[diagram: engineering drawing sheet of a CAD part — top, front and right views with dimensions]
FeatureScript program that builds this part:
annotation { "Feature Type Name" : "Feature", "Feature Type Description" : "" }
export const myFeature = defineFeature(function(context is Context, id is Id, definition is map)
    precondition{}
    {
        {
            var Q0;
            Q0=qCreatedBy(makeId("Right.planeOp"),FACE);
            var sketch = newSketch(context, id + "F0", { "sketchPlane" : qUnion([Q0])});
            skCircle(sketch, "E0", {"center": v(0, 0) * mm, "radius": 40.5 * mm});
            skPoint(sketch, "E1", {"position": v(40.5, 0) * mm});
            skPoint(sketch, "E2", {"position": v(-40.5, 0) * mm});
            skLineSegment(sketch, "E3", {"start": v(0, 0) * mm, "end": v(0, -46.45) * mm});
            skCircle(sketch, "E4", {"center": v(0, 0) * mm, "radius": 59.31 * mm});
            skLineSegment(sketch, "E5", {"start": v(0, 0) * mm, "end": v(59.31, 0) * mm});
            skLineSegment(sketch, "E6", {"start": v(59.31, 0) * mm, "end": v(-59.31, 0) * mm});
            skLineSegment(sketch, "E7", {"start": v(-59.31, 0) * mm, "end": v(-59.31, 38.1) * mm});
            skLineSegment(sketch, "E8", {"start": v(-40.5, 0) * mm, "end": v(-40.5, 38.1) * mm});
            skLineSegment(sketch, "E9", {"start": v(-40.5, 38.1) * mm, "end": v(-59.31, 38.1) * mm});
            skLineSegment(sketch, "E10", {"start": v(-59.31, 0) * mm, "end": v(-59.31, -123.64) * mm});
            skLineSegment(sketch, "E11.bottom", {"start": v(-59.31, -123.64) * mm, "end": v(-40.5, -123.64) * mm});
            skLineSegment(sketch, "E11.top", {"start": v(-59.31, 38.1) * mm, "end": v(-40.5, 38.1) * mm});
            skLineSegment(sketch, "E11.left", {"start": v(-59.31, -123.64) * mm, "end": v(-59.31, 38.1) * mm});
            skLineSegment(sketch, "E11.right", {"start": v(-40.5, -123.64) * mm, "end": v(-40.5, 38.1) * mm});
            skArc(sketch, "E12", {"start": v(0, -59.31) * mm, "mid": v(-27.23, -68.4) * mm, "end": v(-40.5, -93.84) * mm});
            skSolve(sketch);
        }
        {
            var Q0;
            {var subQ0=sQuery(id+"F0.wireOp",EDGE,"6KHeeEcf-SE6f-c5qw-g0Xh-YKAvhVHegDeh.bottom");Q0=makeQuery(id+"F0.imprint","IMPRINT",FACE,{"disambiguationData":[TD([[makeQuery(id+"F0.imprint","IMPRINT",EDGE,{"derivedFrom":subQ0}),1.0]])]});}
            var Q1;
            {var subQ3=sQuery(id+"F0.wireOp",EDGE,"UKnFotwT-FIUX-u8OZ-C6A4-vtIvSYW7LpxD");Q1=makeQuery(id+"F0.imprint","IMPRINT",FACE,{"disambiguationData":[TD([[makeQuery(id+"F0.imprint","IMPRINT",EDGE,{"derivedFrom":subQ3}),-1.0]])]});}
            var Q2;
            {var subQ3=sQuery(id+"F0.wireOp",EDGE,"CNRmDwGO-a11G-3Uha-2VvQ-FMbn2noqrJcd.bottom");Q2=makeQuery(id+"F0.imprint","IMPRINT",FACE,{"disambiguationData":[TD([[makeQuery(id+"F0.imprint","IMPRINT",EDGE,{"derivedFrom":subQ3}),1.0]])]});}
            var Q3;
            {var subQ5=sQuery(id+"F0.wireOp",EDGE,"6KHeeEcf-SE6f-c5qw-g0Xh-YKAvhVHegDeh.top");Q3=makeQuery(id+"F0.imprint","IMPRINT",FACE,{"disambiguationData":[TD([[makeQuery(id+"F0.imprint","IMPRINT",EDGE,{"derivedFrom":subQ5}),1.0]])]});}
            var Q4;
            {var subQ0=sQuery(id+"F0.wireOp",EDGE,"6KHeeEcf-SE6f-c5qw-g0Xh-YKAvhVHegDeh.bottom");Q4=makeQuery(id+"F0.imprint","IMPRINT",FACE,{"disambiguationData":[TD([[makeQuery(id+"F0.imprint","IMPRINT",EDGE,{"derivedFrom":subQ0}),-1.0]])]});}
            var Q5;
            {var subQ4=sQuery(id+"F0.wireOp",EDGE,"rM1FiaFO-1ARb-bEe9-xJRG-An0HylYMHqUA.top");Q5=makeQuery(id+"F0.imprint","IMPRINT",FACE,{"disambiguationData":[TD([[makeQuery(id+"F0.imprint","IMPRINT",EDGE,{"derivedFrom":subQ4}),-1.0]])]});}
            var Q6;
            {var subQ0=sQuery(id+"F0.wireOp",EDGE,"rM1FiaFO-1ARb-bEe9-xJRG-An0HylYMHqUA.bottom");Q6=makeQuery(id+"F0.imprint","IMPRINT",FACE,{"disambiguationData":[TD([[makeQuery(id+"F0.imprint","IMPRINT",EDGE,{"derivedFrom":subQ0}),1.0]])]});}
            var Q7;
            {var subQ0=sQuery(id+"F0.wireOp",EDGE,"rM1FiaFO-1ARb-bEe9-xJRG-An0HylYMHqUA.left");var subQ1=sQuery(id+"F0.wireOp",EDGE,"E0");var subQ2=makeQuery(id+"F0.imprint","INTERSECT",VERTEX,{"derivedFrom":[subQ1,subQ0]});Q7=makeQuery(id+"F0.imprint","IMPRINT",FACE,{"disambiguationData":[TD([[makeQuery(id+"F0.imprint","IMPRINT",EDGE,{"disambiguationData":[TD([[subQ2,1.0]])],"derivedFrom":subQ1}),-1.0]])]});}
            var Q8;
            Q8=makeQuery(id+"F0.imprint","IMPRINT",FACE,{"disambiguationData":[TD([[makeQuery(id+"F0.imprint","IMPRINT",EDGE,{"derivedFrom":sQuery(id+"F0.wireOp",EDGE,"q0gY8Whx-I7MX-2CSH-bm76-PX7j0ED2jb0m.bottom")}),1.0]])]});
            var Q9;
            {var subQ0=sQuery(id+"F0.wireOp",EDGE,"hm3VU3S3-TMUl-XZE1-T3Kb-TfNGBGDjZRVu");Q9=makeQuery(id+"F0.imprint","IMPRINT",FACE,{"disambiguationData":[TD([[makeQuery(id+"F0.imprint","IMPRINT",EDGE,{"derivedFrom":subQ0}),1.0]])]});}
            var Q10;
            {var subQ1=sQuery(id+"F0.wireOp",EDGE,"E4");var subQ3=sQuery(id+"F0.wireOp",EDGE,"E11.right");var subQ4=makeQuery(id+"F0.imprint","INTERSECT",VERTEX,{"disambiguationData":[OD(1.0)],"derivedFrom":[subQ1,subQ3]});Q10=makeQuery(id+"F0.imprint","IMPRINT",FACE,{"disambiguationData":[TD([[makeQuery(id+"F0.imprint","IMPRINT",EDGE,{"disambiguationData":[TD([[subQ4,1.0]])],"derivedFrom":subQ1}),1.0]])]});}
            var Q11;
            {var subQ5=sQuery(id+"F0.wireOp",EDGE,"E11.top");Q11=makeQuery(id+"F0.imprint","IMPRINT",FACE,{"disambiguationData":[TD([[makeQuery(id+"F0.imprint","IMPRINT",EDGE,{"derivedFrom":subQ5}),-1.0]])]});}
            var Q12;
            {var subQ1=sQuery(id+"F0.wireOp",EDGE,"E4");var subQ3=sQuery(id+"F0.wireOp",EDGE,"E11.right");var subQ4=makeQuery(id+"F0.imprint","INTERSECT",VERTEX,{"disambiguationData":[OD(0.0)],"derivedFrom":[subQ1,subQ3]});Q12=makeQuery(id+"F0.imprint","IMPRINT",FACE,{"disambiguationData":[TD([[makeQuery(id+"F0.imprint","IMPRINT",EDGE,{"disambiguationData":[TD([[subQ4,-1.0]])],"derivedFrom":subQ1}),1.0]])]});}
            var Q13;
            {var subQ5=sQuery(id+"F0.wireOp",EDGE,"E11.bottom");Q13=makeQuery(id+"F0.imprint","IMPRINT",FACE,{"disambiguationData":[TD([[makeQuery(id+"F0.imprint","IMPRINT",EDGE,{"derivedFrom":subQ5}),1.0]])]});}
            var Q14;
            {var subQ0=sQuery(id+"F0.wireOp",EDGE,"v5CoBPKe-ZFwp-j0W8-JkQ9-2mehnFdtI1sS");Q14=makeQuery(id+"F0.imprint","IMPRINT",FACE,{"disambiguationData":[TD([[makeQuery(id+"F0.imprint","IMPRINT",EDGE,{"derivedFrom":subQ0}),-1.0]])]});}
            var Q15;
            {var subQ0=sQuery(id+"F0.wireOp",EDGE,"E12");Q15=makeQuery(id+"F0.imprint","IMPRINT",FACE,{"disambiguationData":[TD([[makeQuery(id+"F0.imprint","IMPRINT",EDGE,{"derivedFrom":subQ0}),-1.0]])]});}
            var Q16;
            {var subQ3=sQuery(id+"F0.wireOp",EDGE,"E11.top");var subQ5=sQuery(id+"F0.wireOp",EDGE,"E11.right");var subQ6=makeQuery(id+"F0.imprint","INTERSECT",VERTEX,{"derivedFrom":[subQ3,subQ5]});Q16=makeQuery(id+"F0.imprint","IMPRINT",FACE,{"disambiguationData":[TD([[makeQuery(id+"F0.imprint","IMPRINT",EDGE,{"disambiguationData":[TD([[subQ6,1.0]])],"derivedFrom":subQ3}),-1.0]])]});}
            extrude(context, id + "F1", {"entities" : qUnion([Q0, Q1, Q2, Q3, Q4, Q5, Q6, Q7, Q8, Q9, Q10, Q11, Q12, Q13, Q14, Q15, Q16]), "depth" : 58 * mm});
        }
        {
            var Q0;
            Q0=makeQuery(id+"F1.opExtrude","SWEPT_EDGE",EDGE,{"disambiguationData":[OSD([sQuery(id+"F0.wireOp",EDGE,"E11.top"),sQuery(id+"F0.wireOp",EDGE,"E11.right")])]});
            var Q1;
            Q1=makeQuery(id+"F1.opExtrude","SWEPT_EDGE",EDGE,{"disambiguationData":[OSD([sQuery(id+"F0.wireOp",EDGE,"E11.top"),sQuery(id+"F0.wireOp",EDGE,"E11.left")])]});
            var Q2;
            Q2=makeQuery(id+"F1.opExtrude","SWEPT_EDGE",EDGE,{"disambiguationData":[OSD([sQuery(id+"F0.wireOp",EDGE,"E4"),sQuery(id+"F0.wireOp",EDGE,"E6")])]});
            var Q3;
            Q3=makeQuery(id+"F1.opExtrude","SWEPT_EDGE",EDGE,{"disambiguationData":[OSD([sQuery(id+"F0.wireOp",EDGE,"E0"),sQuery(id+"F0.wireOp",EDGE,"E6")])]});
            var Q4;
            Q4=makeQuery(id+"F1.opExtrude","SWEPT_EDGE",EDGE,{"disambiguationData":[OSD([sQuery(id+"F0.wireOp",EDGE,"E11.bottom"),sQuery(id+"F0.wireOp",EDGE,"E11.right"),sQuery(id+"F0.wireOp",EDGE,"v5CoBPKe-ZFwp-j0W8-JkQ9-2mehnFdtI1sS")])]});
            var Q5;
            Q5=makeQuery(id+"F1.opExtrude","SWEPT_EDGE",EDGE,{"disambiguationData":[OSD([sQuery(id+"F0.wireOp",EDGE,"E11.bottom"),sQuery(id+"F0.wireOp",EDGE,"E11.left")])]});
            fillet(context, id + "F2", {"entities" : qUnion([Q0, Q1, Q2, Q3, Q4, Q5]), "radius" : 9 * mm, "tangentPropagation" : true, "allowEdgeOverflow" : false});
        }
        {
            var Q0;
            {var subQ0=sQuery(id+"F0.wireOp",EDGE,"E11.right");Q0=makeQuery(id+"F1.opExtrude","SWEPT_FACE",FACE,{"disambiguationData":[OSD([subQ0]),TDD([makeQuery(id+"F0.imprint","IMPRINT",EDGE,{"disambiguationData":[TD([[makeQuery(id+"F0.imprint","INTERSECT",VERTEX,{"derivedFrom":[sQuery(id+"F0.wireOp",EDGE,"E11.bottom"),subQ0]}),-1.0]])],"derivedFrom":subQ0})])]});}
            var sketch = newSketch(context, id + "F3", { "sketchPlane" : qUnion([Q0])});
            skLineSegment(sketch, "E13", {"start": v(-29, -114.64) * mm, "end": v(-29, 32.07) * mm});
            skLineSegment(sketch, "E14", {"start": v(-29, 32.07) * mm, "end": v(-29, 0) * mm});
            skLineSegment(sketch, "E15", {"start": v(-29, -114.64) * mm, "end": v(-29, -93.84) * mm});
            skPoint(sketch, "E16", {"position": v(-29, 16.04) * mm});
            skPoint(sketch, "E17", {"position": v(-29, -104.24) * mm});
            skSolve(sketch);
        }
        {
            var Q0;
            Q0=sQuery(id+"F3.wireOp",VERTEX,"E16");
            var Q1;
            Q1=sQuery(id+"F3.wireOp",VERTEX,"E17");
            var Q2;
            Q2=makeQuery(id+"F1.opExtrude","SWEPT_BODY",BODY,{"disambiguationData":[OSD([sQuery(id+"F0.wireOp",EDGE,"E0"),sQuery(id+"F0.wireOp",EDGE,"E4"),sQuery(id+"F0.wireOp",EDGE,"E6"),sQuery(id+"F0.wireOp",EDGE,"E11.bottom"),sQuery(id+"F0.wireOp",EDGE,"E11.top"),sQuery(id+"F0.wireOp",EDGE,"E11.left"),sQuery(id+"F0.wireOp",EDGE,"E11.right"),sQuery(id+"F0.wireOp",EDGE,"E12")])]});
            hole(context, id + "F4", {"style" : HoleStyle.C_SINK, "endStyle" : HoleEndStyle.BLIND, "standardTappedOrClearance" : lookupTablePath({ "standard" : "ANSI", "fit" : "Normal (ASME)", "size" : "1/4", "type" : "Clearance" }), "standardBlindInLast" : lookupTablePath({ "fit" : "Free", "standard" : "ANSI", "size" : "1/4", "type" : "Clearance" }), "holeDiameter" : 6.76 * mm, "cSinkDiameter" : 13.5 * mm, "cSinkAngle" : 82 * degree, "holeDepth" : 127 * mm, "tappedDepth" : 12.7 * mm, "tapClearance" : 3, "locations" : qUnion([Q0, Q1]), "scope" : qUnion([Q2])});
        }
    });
######
DIRECTIONS FOR THIS TASK
Locate each line in the items that contains the string "skCircle", and copy all of those lines in full.

WORKED SOLUTION
            skCircle(sketch, "E0", {"center": v(0, 0) * mm, "radius": 40.5 * mm});
            skCircle(sketch, "E4", {"center": v(0, 0) * mm, "radius": 59.31 * mm});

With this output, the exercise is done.